Your answer should be the records below, written out exactly.

Supplied information —
Content starts
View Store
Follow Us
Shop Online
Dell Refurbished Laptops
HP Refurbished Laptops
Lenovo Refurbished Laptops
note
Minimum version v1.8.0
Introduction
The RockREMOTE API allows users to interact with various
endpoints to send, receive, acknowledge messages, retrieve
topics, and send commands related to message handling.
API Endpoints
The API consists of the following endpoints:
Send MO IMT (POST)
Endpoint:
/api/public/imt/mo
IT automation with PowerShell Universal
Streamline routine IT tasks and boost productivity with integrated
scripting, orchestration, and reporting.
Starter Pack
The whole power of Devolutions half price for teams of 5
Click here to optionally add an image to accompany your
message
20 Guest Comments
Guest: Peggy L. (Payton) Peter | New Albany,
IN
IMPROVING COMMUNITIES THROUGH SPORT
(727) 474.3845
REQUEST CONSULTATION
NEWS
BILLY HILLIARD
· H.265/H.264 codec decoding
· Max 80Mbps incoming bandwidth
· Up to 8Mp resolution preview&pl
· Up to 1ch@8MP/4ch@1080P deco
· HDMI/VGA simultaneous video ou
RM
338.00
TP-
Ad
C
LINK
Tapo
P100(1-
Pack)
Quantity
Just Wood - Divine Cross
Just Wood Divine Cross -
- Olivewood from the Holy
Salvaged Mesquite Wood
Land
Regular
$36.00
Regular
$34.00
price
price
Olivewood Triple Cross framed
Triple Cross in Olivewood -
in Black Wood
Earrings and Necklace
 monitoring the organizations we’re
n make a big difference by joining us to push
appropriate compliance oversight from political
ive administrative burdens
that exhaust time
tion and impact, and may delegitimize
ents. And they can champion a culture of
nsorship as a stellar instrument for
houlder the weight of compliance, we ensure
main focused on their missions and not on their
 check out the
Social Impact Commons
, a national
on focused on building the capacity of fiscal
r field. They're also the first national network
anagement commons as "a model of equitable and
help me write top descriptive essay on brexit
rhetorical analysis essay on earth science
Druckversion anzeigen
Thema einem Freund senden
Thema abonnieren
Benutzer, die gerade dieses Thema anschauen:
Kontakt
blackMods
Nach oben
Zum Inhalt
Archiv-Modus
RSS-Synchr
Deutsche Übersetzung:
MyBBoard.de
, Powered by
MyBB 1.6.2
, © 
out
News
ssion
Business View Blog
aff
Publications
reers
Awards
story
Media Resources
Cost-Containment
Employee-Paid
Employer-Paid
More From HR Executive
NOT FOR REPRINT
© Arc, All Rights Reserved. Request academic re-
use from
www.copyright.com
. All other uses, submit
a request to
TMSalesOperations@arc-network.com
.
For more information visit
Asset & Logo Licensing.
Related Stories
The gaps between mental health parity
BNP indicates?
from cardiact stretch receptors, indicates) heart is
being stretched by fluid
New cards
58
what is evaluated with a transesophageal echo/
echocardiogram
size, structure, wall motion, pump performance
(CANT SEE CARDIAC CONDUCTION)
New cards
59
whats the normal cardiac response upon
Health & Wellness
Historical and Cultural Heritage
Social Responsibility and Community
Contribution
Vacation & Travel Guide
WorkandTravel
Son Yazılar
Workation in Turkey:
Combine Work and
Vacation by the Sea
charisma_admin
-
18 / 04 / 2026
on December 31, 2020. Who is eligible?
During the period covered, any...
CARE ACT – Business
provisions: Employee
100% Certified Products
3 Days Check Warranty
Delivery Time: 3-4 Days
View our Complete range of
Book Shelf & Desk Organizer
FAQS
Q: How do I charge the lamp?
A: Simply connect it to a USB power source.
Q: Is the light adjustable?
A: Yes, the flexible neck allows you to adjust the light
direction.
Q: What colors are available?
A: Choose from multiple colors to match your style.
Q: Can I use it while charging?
Content ends
Exercise response —
View Store
Follow Us
Shop Online
Dell Refurbished Laptops
HP Refurbished Laptops
Lenovo Refurbished Laptops
note
Minimum version v1.8.0
Introduction
The RockREMOTE API allows users to interact with various
endpoints to send, receive, acknowledge messages, retrieve
topics, and send commands related to message handling.
API Endpoints
The API consists of the following endpoints:
Send MO IMT (POST)
Endpoint:
/api/public/imt/mo
IT automation with PowerShell Universal
Streamline routine IT tasks and boost productivity with integrated
scripting, orchestration, and reporting.
Starter Pack
The whole power of Devolutions half price for teams of 5
Click here to optionally add an image to accompany your
message
20 Guest Comments
Guest: Peggy L. (Payton) Peter | New Albany,
IN
IMPROVING COMMUNITIES THROUGH SPORT
(727) 474.3845
REQUEST CONSULTATION
NEWS
BILLY HILLIARD
· H.265/H.264 codec decoding
· Max 80Mbps incoming bandwidth
· Up to 8Mp resolution preview&pl
· Up to 1ch@8MP/4ch@1080P deco
· HDMI/VGA simultaneous video ou
RM
338.00
TP-
Ad
C
LINK
Tapo
P100(1-
Pack)
Quantity
Just Wood - Divine Cross
Just Wood Divine Cross -
- Olivewood from the Holy
Salvaged Mesquite Wood
Land
Regular
$36.00
Regular
$34.00
price
price
Olivewood Triple Cross framed
Triple Cross in Olivewood -
in Black Wood
Earrings and Necklace
 monitoring the organizations we’re
n make a big difference by joining us to push
appropriate compliance oversight from political
ive administrative burdens
that exhaust time
tion and impact, and may delegitimize
ents. And they can champion a culture of
nsorship as a stellar instrument for
houlder the weight of compliance, we ensure
main focused on their missions and not on their
 check out the
Social Impact Commons
, a national
on focused on building the capacity of fiscal
r field. They're also the first national network
anagement commons as "a model of equitable and
help me write top descriptive essay on brexit
rhetorical analysis essay on earth science
Druckversion anzeigen
Thema einem Freund senden
Thema abonnieren
Benutzer, die gerade dieses Thema anschauen:
Kontakt
blackMods
Nach oben
Zum Inhalt
Archiv-Modus
RSS-Synchr
Deutsche Übersetzung:
MyBBoard.de
, Powered by
MyBB 1.6.2
, © 
out
News
ssion
Business View Blog
aff
Publications
reers
Awards
story
Media Resources
Cost-Containment
Employee-Paid
Employer-Paid
More From HR Executive
NOT FOR REPRINT
© Arc, All Rights Reserved. Request academic re-
use from
www.copyright.com
. All other uses, submit
a request to
TMSalesOperations@arc-network.com
.
For more information visit
Asset & Logo Licensing.
Related Stories
The gaps between mental health parity
BNP indicates?
from cardiact stretch receptors, indicates) heart is
being stretched by fluid
New cards
58
what is evaluated with a transesophageal echo/
echocardiogram
size, structure, wall motion, pump performance
(CANT SEE CARDIAC CONDUCTION)
New cards
59
whats the normal cardiac response upon
Health & Wellness
Historical and Cultural Heritage
Social Responsibility and Community
Contribution
Vacation & Travel Guide
WorkandTravel
Son Yazılar
Workation in Turkey:
Combine Work and
Vacation by the Sea
charisma_admin
-
18 / 04 / 2026
on December 31, 2020. Who is eligible?
During the period covered, any...
CARE ACT – Business
provisions: Employee
100% Certified Products
3 Days Check Warranty
Delivery Time: 3-4 Days
View our Complete range of
Book Shelf & Desk Organizer
FAQS
Q: How do I charge the lamp?
A: Simply connect it to a USB power source.
Q: Is the light adjustable?
A: Yes, the flexible neck allows you to adjust the light
direction.
Q: What colors are available?
A: Choose from multiple colors to match your style.
Q: Can I use it while charging?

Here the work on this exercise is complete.